Habré de arrepentirme,
Y miraré hacia atrás con desconsuelo.

LA NOCHE DEL DÍA DE FIESTA

¡Ay!, por la calle,
No lejos oigo el solitario canto
Del artesano que, en la madrugada,
Tras el solaz, vuelve a su hogar humilde;
Y el corazón me oprime fieramente
El pensar que en el mundo todo pasa
Sin dejar casi huella. Ya se ha ido
El día festivo y, al festivo, el día
común sucede, y va el tiempo llevándose
Todo humano quehacer.
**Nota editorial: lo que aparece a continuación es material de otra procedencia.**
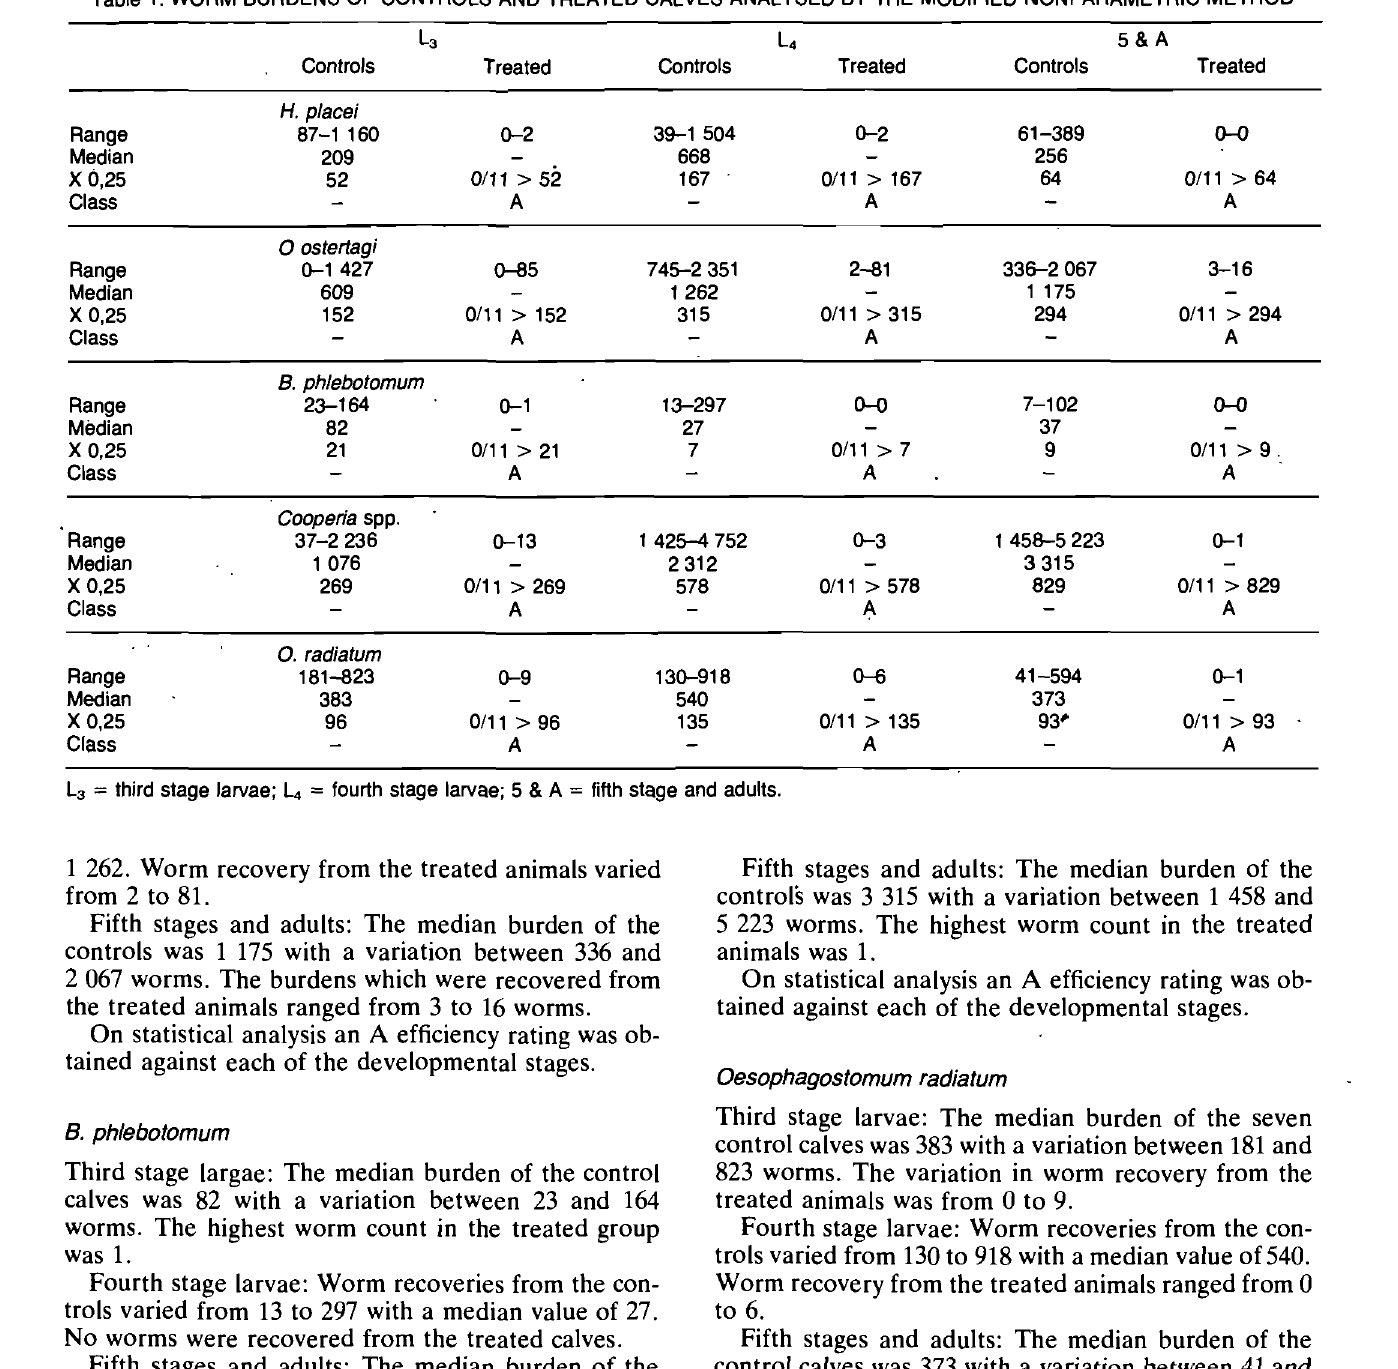
table 1: WORM BURDENS OF CONTROLS AND TREATED CALVES ANALYSED BY THE MODIFIED NON PARAMETRIC METHOO 3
De los antiguos
Pueblos, ¿dónde está el eco? ¿Y el aliento
De los famosos próceres, el yugo
De aquella Roma, y el fragor de armas
Que recorrió la tierra y el océano?
Todo es paz y silencio, el mundo todo
Reposa, y nadie piensa ya en aquello.
En mi primera edad, cuando se espera
Ansiosamente el día festivo, luego
Que se acababa, yo angustiado, en vela,
Me agitaba en el lecho y, en la noche,
Un canto que se oía en los caminos
Y a lo lejos moría poco a poco,
Ya igual que ahora el corazón me hería.

CANTO NOCTURO DE UN PASTOR ERRANTE DE ASIA

Con dolor nace el hombre,
Y ya es riesgo de muerte el nacimiento.
Prueba tormento y pena
Para empezar, y en el principio mismo
Sus dos progenitores
De haber nacido intentan consolarlo.
Y cuando va creciendo,
Ambos lo ayudan, y continuamente,
Con gestos y palabras
Animarlo procuran
Y consolarlo del humano estado:
Con respecto a su prole,
Para los padres no hay más grato oficio.
Mas ¿por qué traer al mundo
Y mantener con vida
A quien habrán de consolar por ello?
Si la vida es desdichada.
¿Por qué la prolongamos?

Y cuando veo en el cielo arder los astros,
Me digo pensativo:
¿A qué tantos fulgores?
¿Por qué el aire infinito y el profundo
Firmamento sin fin? ¿Qué significa
Esa gran soledad? ¿Y yo, qué soy?

Oh rebaño feliz, que en tu reposo
Ignoras, según creo, tus miserias,
¡Cuánta envidia te tengo!
No sólo porque te halles
De anhelos casi libre,
Ni porque todo daño,
Todo extremo temor muy pronto olvides,
Sino porque jamás sabes del tedio.
Sobre la hierba echado, y a la sombra,
Estás quieto y contento,
Y del año gran parte
En ese estado empleas sin enojo.
Yo me siento a la sombra, sobre el prado,
Y me embarga el hastío
La mente, y una espina se me clava
Cuando, sentado, más que nunca estoy
Lejos de hallar sosiego.
Y aún así nada ansío,
Y no tengo hasta aquí razón de llanto.
Cuántos tus goces sean
No sé decir, pero dichoso eres.
Yo pocos goces tengo,
Mas no me quejo de esto sólo, ¡oh grey!
Si hablar supieras, te preguntaría:
Dime, ¿por qué yaciendo
Despreocupado, ocioso,
Todo animal disfruta
Y yo cuando descanso siento el tedio?

Este poema tuvo mucha influencia en el joven Nietzsche quien lo cita indirectamente en su segunda intempestiva Sobre la utilidad y el perjuicio de la historia para la vida (1874): “Contempla el rebaño que pasta delante de ti: ignora lo que es el ayer y el hoy, brinca de aquí para allá, come, descansa, digiere, vuelve a brincar, y así desde la mañana a la noche, de un día a otro, en una palabra: atado a la inmediatez de su placer y disgusto, en realidad atado a la estaca del momento presente y, por esta razón, sin atisbo alguno de melancolía o hastío”.2

NOTAS:

1.- Giacomo Leopardi, Antología poética, Pre-textos, Valencia, 2004, p. 13.

2.-. Friedrich Nietzsche, Sobre la utilidad y el perjuicio de la historia para la vida, Biblioteca Nueva, Madrid, 1999, p. 40.